Aquinnah Wampanoag Tribe Wins Right to Build Electronic Bingo Hall on Martha’s Vineyard

Aquinnah Wampanoag Tribe Wins Right to Build Electronic Bingo Hall on Martha’s Vineyard
The bingo hall would be housed in this unused community center.

The Aquinnah Wampanoag Tribe of Gay Head continues its attempt to bring a bingo parlor to Martha’s Vineyard, the island located off Cape Cod in Southern Massachusetts. The tribe won an important decision in the US Court of Appeals for the 1st Circuit of Boston in 2015, which gave it the right to construct a casino on tribal lands on the island.

A lower court decision earlier ruled that the Aquinnah Wampanoag Tribe had not displayed “governmental power” over their lands, a decision by US District Judge F. Dennis Saylor IV kept the tribe from building a casino on Martha’s Vineyard. The original plan was to convert the tribe’s vacant and community center into an electronic bingo hall.

IGRA Stipulations

Under terms of the Indian Gaming Regulatory Act (IGRA), a tribe must establishment jurisdiction over an area to be considered a sovereign reservation. Judge Saylor also claimed that the IGRA did not supersede the Massachusetts Settlement Act of 1987.

Normally, a tribe does not have to submit to state or local approval in order to offer Class II gaming (electronic bingo slots). Instead, they are seen as sovereign territory which can open gaming operations, so long as they agree to a gaming compact with the state authority — a compact which gives the state the right to collect taxes beyond regulatory maintenance fees only if concessions by the state are made.

Massachusetts Settlement Act of 1987

In the case, of the Aquinnah Wampanoag Tribe of Gay Head, the 1987 Act gave them reservation status, but only if they agreed to submit local zoning codes and other regulators to the state. The state argued the 1987 Act allowed the Aquinnah Wampanoag the dignity of a sovereign reservation, but gave the state the right to block any gambling which took place on tribal grounds.

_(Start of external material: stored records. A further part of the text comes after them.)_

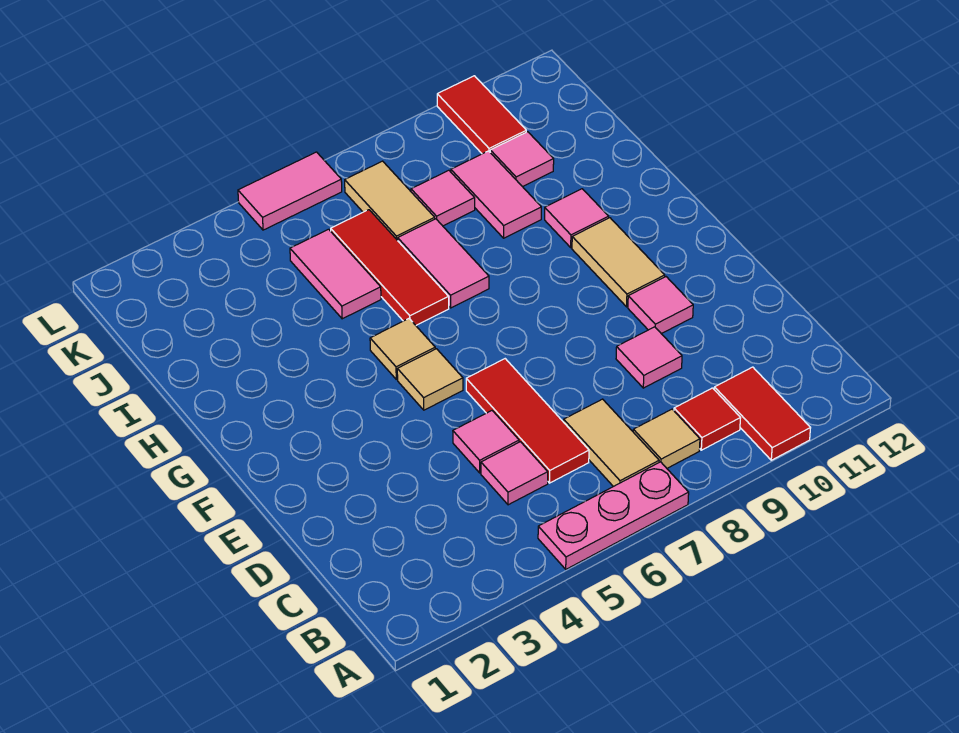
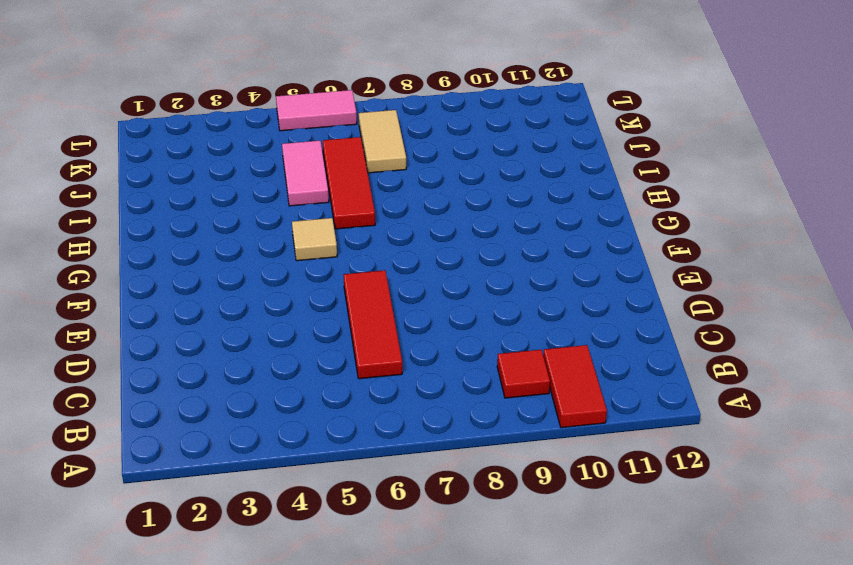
none -> pink plate A5:A7 level 1
none -> tan tile B7:C7 level 1
none -> tan tile B8 level 1

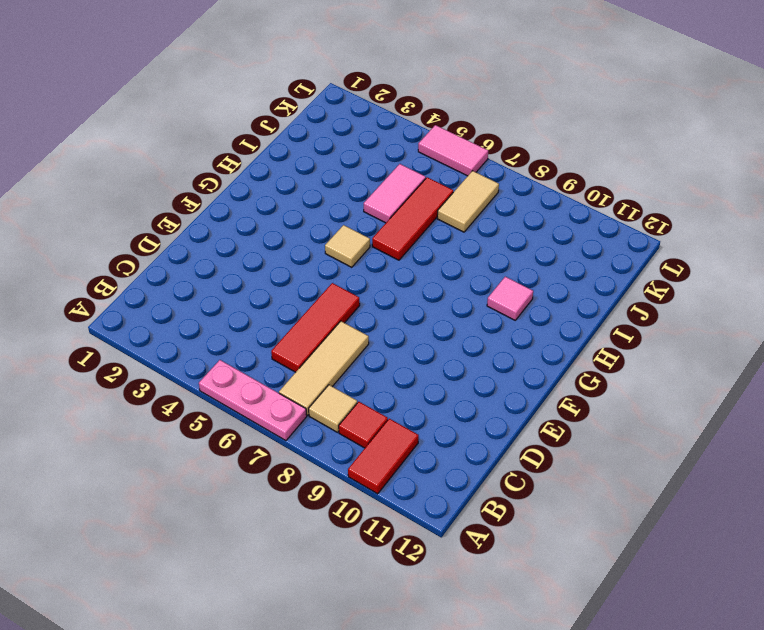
tan tile B7:D7 level 1 -> tan tile B7:C7 level 1
none -> pink tile C5 level 1
none -> pink tile D5 level 1
none -> pink tile D9 level 1

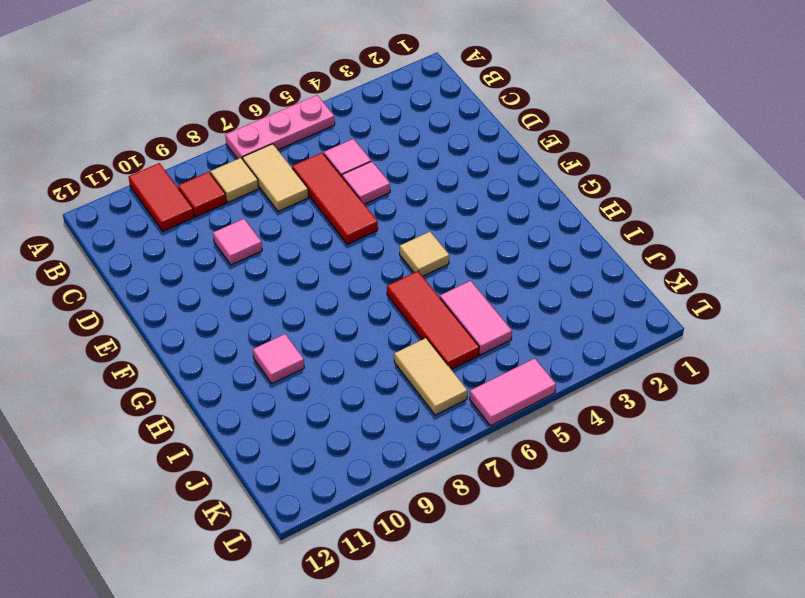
none -> pink tile E10 level 1
none -> tan tile F5 level 1
none -> tan tile F10:G10 level 1

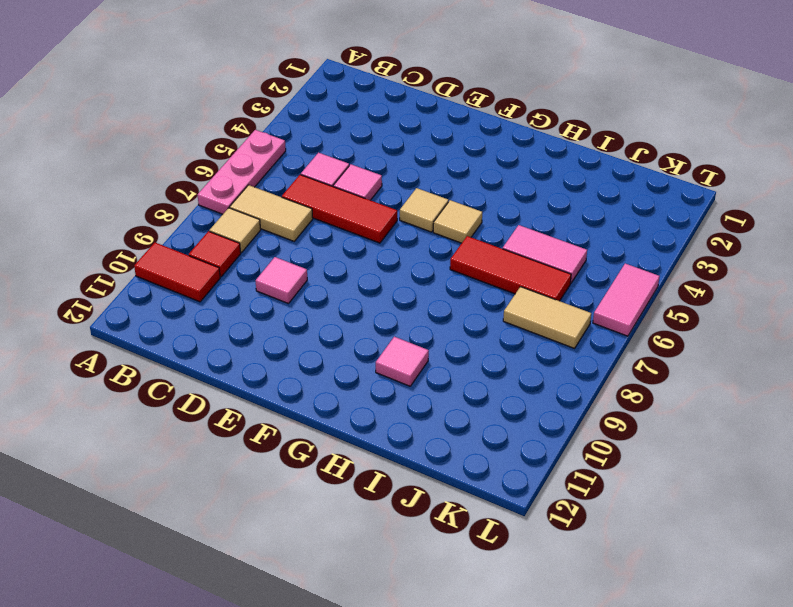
none -> pink tile E10 level 1
none -> tan tile F10:G10 level 1
none -> pink tile H7:I7 level 1

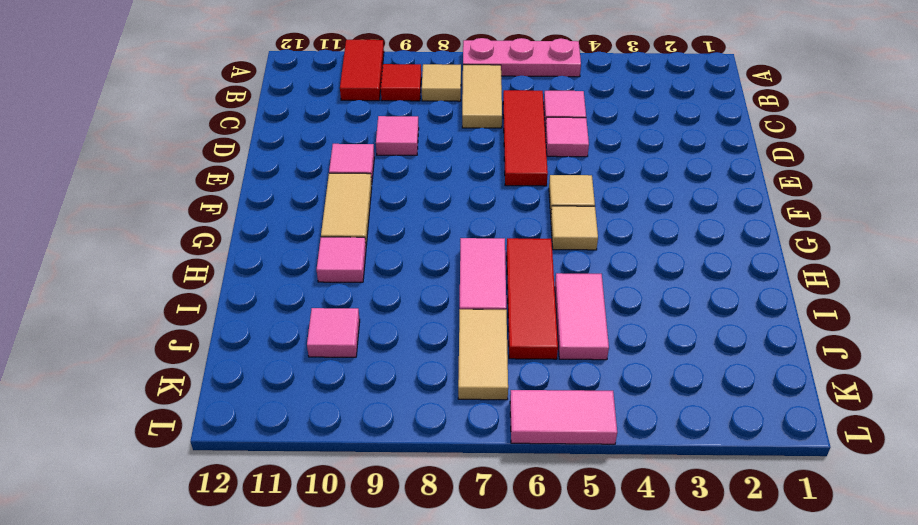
none -> pink tile I9:J9 level 1
none -> pink tile J8 level 1
none -> red tile K10:L10 level 1

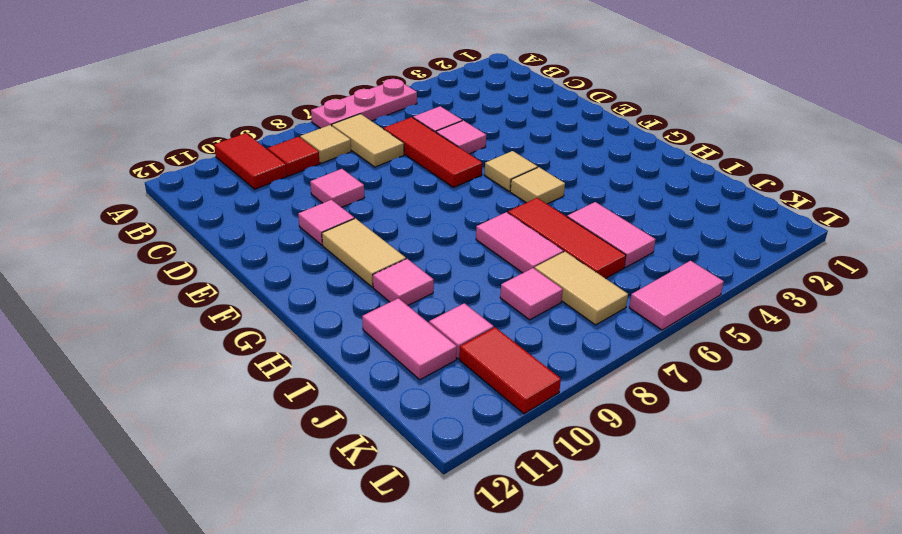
pink tile I11:J11 level 1 -> pink tile I9:J9 level 1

Thus, when the tribe began renovating a 6500-square foot community center into a potential gambling hall in 2013, the state filed a lawsuit. Judge Saylor called for work on the facility to cease. In June 2016, the US Department of Justice filed a brief on behalf of the tribe, overruling the judge’s verdict. The DOJ said the IGRA “implicitly repeals the Settlement Act’s provision for state and local jurisdiction over gaming.

Judge Torruella Overrules Judge Saylor

In a Monday ruling by the appellate court, Judge Juan Torruella said Judge Saylor’s ruling was incorrect. Judge Torruella wrote, “[T]he Tribe: has established a housing program that receives HUD assistance, and has built approximately 30 units of housing under that program; has entered into an intergovernmental agreement with the EPA; operates a health care clinic with the aid of the Indian Health Service; administers a program for education with scholarships financed with Bureau of Indian Affairs funding; administers social services with a human services director responsible for child welfare work; administers conservation policy…and administers a public safety program.”

If the Aquinnah Wampanoag Tribe’s gaming facility is ever completed and opened, the tribe estimates it will generate $4.5 million a year in cash. The tribe believes it will create an additional 100 permanent jobs.

Billion-Dollar Massachusetts Casinos

Such an operation is minor in comparison to the $1.9 billion Wynn Boston Harbor in everett and the billion-dollar MGM Springfield in Western Massachusetts, but officials are concerned about the precedent it could set. In other states, tribal bingo halls eventually gave way to full casino gaming. Officials thus are concerned not so much about a small bingo hall on the reservation, but the inclusion of a casino on the same grounds in 5 or 10 years.

Martha’s Vineyard is a small island off the coast of Massachusetts, south of Cape Code and west of Nantucket Island. Martha’s Vineyard’s population is about 16,000 resident, but in the summer months, over 100,000 people flock to the island’s beaches and touristy areas. The Kennedy family first made Martha’s Vineyard famous beyond New England during the administration of John F. Kennedy, because the family took vacations there. Some on Martha’s Vineyard would not want a casino or even bingo hall ruining the island’s reputation, though the Aquillah Wampanoag Tribe sees a gaming hall as a natural addition, because of the large number of tourists there.